» **Text segment**:
# AFX Vs Life-Like



## tom750 (Mar 6, 2007)

Hey guys

I am in the planning process of building a pernament AFX track. Right now I am using Life-Like on a track just set up on my floor. But I am getting a spare room in the house to turn into a track so I was planning to use AFX, but I went over to my mates house today to have a turn on his AFX track and it felt a whole more jumpy and the cars came off more and flew all over the place. Its and 11 year old track. and my lifelike is a lot more relistic. 

If I buy new AFX track will I have the same problem?

Thanks

Tom


----------



## 1976Cordoba (Sep 20, 2000)

Not if you smooth the lock tabs under the track surface. A Dremel or other motorized rotary hand tool is all you need.

My track is AFX, 70 feet per lane, and not a bump in the joint.

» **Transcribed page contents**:
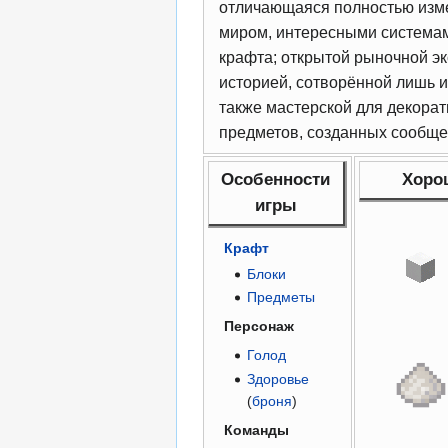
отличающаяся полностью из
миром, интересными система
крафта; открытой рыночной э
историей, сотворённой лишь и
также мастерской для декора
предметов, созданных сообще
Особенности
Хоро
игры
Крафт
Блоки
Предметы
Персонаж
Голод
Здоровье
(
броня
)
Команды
==
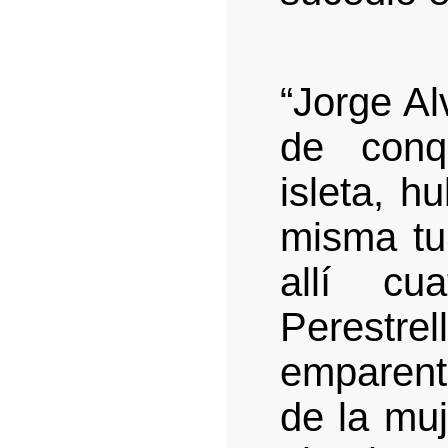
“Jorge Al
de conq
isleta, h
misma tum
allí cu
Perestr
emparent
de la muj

» **What is needed**: Can you carry on the forum thread comparing AFX and Life-Like track from the point where it stops?

» **Answer to this task**:
'doba


----------



## Crimnick (May 28, 2006)

What you are noticing is the difference in the magnetic properties of the steel rails...

I have both Tyco and new Tomy track...the difference is night and day...Cars that stick like glue on my tyco track spin out on the Tomy ...


----------



## Ragnar (Aug 22, 2006)

Our new Tomy track has plenty of magnetic downforce. The only problem I have with it is the gap left between track sections when you set up a four lane track that you have to fill in.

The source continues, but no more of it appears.